Diving, swimming, synchronized swimming, water polo... all of these sports have a lot of things in common. For starters, they are all Olympic sports. For these athletes putting in the intense hours of training in the water means subjecting their hair to a lot of chlorine damage. However you don't have to be an Olympian for chlorine to take its toll on your tresses. Even limited exposure to chlorine will damage your hair so here's some tips to follow to help keep your hair shiny and new.
Chlorine is used in most public pools as a disinfectant however it is no secret that it can hurt your hair. "Chlorine has a damaging effect on the hair by invading the hair and stripping the color and nutrients," explains Karen Smidt, President of SBR Sports, which makes the popular TRISWIM hair and skin products.
Furthermore that unsightly green tint is no myth. According to Smidt, copper added to the chlorine to kill pool algae can cause the color change. While the green obviously shows up more prominently in blonde hair, it can be noticeable even in dark hair in the right light.
Helping your locks in the chlorine battle can start before you even hit the pool. Before you hit the deck, rinse your hair in the shower so that it becomes saturated with non-chlorinated water.

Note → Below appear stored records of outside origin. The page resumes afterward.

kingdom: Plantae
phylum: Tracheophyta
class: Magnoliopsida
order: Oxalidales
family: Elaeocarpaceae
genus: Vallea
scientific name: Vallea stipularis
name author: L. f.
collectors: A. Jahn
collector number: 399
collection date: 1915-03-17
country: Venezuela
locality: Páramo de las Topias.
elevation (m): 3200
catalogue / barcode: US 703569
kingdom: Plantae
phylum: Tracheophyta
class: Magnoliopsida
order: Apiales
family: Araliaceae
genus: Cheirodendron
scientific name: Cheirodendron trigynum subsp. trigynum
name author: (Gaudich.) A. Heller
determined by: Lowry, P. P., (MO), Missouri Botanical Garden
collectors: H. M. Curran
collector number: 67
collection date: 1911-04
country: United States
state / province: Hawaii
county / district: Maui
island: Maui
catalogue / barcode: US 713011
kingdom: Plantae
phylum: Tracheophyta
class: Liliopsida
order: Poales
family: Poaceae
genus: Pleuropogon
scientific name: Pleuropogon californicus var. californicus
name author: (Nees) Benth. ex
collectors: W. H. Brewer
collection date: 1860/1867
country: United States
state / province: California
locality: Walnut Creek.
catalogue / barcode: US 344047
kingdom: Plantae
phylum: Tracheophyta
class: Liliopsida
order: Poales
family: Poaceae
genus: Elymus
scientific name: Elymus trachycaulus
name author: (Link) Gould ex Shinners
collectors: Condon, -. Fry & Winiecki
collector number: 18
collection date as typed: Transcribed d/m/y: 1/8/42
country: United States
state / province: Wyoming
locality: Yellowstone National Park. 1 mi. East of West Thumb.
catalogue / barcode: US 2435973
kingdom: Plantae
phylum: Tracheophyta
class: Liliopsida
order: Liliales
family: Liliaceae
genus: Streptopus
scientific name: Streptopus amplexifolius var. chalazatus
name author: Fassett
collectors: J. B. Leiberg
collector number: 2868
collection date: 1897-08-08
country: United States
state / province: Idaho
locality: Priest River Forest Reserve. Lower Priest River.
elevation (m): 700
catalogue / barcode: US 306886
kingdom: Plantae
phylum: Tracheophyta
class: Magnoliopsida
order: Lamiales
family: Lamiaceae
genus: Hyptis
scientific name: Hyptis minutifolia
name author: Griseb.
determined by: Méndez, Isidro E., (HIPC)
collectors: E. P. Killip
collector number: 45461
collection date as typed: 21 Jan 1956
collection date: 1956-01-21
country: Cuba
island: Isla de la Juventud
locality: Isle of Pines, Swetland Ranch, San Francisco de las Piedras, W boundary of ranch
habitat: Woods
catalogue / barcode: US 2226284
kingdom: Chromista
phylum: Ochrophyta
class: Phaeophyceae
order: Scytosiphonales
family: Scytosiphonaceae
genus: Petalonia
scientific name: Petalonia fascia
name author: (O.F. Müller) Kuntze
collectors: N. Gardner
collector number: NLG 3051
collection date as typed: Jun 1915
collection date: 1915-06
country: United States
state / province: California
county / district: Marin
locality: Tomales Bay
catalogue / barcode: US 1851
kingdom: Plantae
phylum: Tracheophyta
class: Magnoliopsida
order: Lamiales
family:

Then once you are done at the pool, shower right away and don't let the chlorine sit. Unfortunately regular shampoos are inadequate to remove the chlorine bound to your locks. To insure clean hair, you need to look for shampoos specifically formulated to strip chlorine. These products are not typically available in drugstores. You may be able to find a good selection at sports stores, however checking with your hairstylist at Attitudes Hair Salon is probably your best bet.
Because the chlorine exposure can leave your hair dry, make sure you follow up your shampooing with an extremely hydrating conditioner. If your hair is still in distress, consider a deep conditioning treatment at a salon. They're pricey but very effective.
Of course prevention is really the best cure. If you're just swimming laps and aren't trying to impress some looker in the next lane, consider wearing a swim cap. Yes, they look silly, but sometimes form has to follow function.